Let me restate. Alberta is in a challenging time. There are two main facets: 1) a government fiscal crisis due to the price of oil and resulting less royalties (and other knock on effects) and 2) an investment crisis because that sector is the main driver of investment in the province. These are impacting Calgary and a main reason for some of the issues such as the office space vacancy rate.
But, one person suggested there was a vast outmigration of people from Calgary.
In 2017, Calgary had the 4th highest immigration rate among the 33 CMAs across Canada at 144 immigrants per 10,000 population. It had the second highest five year population growth rate between 2012 and 2017 at 14.1%. In fact, you could easily argue the reason why Calgary’s unemployment rate remains quite high is because it has been attracting a lot of folks. Not as many as when its economy was firing on all cylinders but, again, compared to other urban centres in Canada, it is doing quite well.

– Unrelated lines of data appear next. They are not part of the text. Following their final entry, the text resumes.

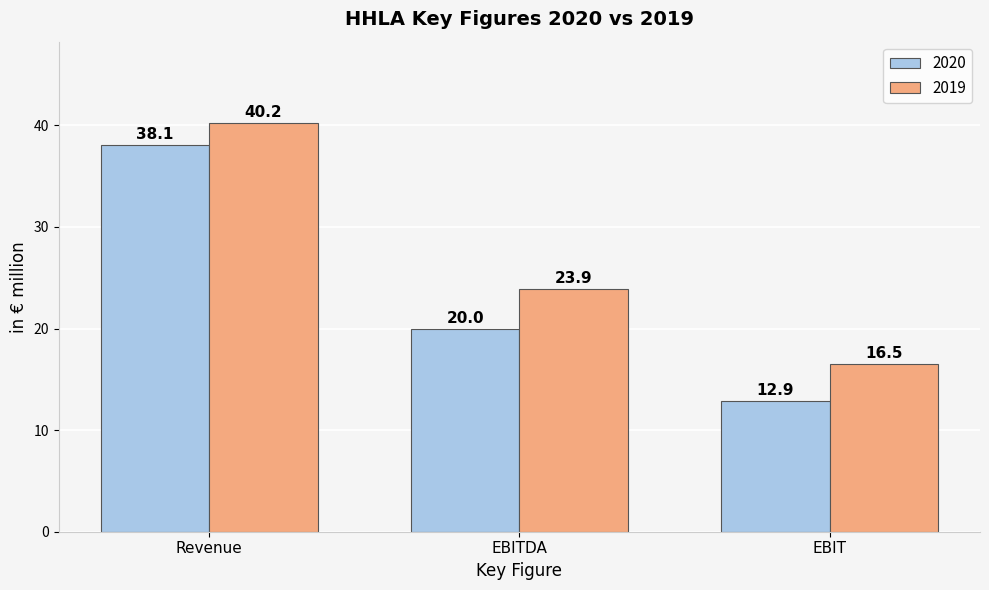

What is the lowest value of the 2020 series?

12.9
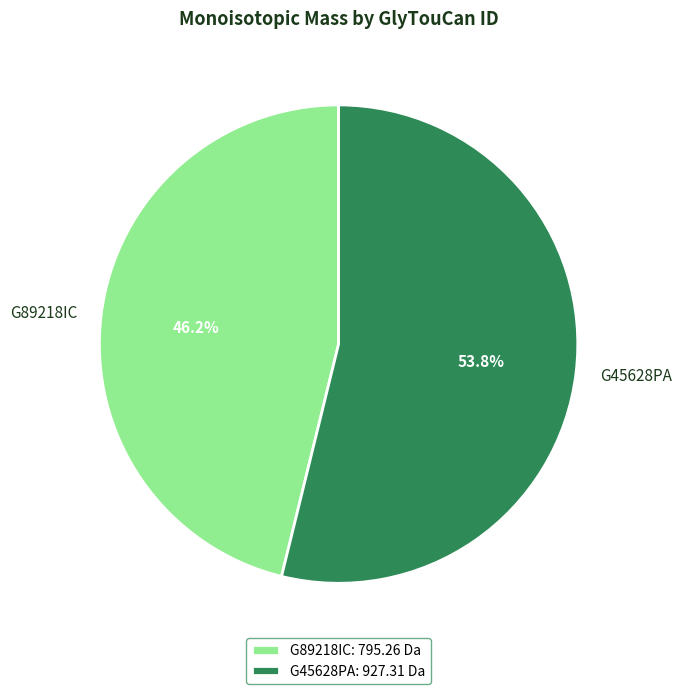

To the nearest percent, what is the difference between the largest and smallest slice percentages?

8%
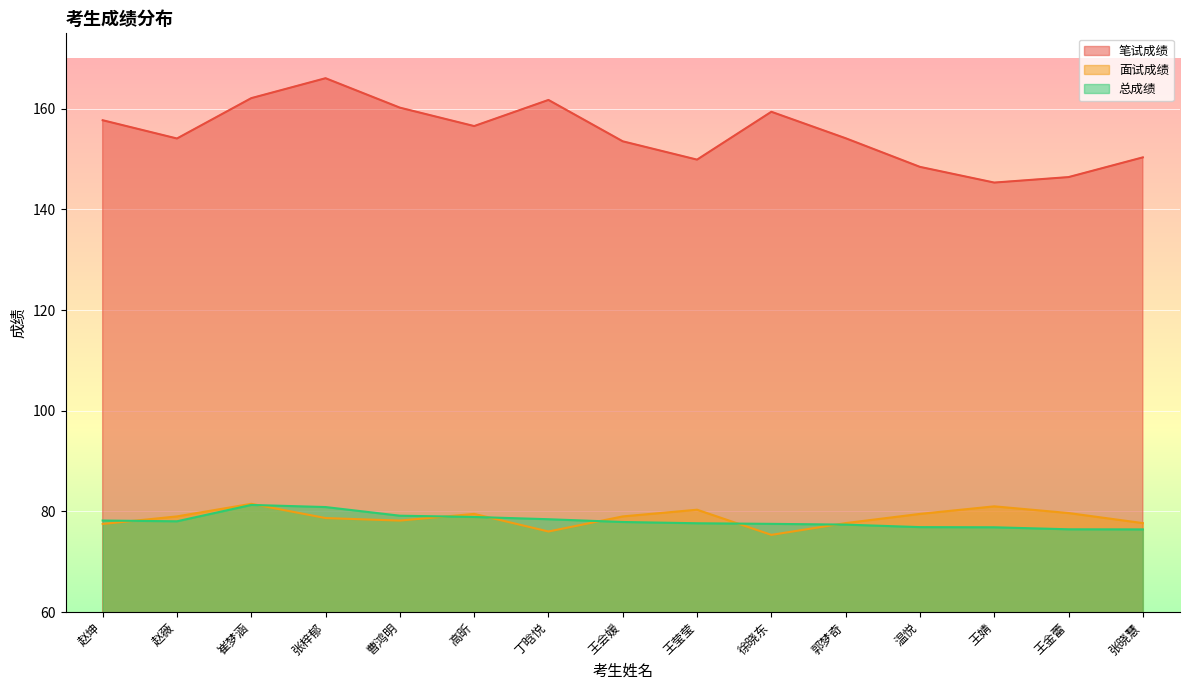

What is the sum of all 笔试成绩 values?

2326.2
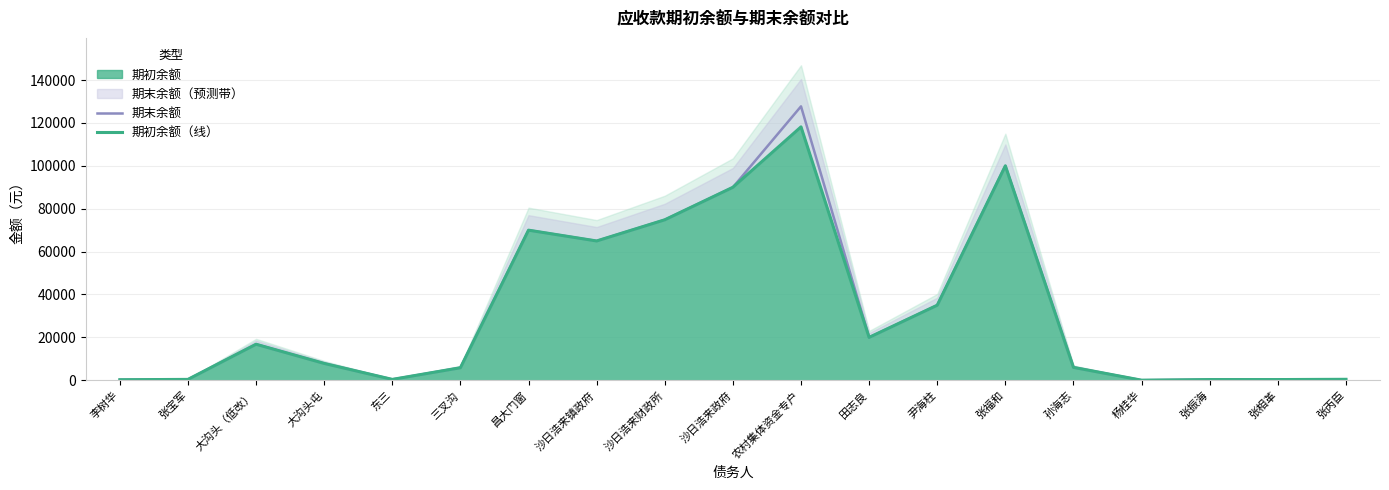

True or false: 期末余额 has more than 2 points higher than both neighbors.

True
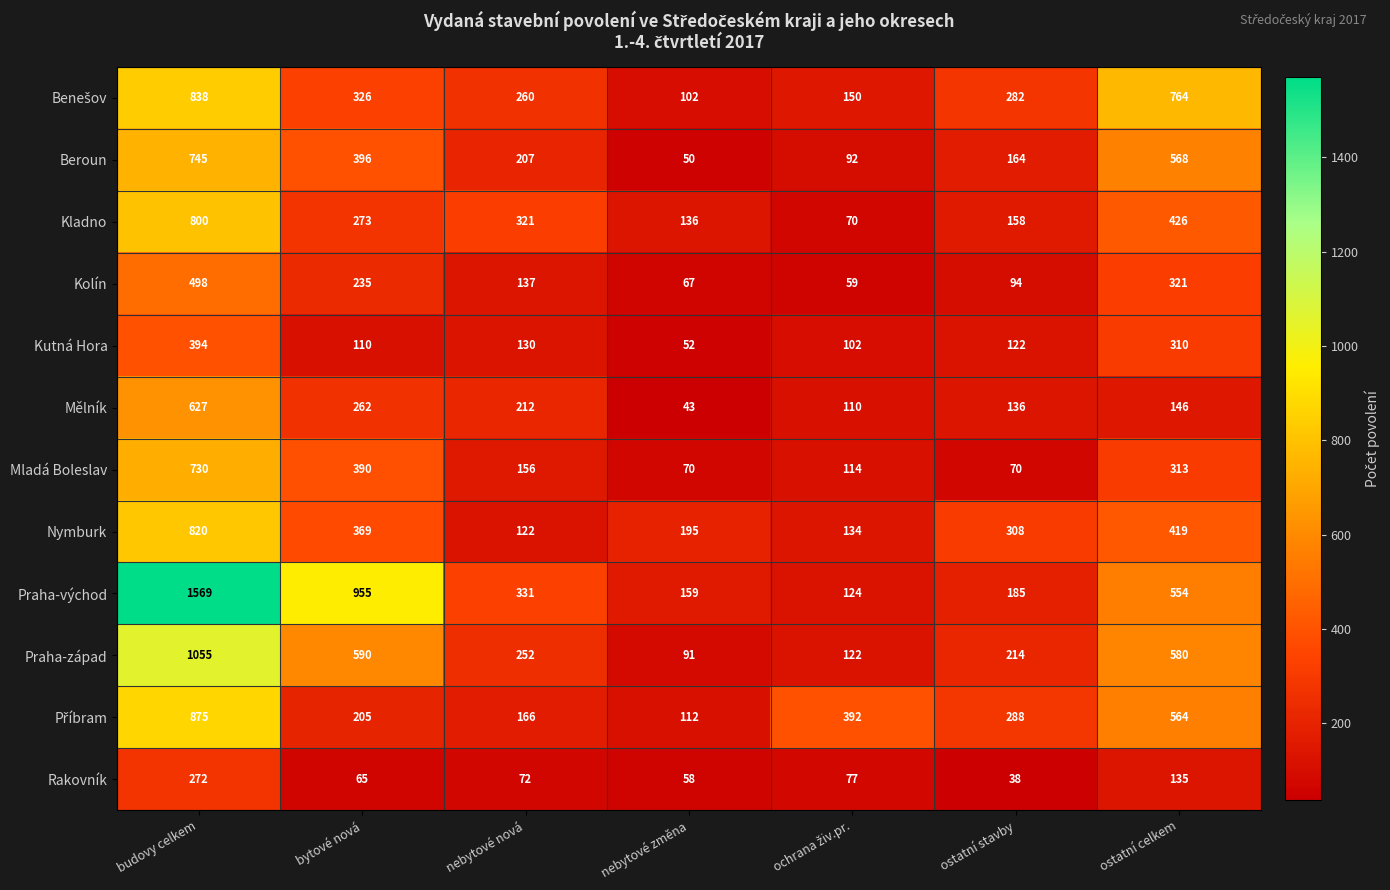

At how many categories does at least one series exceed 606?

3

My main point is that I don’t see the value in making the economic situation in Calgary seem worse than it is. I understand why politicians talk in these terms – that is how they get elected -but for pundits, economists, journalists, etc., they should be focusing on facts and the facts are that Calgary has a higher than desireable unemployment rate and is feeling the effects of the low price of oil on public services, spending and investment. But it remains a growing economy with significant inflow of population and growth in the labour market and in total employment.